> _Data listing_:
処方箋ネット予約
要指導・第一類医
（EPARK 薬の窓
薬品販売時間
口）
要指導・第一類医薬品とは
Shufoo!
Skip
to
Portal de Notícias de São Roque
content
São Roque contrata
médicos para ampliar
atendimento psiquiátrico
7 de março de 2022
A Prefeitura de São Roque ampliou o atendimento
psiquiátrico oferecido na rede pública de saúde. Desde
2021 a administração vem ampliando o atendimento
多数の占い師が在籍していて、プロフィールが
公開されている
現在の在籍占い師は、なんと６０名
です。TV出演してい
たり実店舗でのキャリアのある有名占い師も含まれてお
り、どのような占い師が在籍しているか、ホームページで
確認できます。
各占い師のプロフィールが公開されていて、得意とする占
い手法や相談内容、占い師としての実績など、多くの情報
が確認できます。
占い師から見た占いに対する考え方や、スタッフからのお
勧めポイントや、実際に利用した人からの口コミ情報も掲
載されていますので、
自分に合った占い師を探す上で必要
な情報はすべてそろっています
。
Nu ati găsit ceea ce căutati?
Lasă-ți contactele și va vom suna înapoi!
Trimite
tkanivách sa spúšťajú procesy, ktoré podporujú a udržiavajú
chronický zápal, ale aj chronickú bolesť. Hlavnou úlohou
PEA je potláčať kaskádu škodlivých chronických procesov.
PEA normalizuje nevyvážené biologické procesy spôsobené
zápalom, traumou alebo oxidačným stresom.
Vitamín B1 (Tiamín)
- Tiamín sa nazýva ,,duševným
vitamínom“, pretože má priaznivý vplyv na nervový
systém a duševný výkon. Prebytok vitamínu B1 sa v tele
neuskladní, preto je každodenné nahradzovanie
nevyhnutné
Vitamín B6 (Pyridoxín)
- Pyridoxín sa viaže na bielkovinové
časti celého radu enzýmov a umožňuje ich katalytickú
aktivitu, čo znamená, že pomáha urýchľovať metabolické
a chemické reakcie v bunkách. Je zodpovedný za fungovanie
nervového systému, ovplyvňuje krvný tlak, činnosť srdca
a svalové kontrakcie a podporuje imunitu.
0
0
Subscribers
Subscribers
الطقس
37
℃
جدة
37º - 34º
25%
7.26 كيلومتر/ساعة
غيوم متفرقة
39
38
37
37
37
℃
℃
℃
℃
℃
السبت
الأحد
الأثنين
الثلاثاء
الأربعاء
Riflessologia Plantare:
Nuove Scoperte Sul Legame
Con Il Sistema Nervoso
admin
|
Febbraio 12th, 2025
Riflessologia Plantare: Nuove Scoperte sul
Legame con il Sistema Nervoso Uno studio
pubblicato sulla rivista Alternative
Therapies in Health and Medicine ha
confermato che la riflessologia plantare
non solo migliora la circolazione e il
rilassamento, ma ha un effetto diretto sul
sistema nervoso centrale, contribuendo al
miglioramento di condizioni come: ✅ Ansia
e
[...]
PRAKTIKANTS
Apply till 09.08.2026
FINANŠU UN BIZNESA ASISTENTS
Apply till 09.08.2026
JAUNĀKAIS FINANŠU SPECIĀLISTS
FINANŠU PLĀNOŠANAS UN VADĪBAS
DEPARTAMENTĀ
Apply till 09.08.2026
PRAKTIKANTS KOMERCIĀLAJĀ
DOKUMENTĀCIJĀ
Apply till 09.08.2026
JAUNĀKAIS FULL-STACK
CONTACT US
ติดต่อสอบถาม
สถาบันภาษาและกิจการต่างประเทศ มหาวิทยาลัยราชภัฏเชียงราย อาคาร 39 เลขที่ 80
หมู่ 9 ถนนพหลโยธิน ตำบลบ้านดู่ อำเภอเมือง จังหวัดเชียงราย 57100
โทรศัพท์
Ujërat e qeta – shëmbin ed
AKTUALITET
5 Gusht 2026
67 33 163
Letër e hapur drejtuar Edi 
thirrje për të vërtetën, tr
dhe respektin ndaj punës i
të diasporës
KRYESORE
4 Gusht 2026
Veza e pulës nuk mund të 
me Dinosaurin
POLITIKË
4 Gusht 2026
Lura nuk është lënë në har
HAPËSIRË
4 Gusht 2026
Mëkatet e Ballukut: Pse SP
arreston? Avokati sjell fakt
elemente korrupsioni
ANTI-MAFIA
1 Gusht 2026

> _Written task_:
Look through the entries and return each line that has the word "JAUNĀKAIS" in it.

> _Response to the task_:
JAUNĀKAIS FINANŠU SPECIĀLISTS
JAUNĀKAIS FULL-STACK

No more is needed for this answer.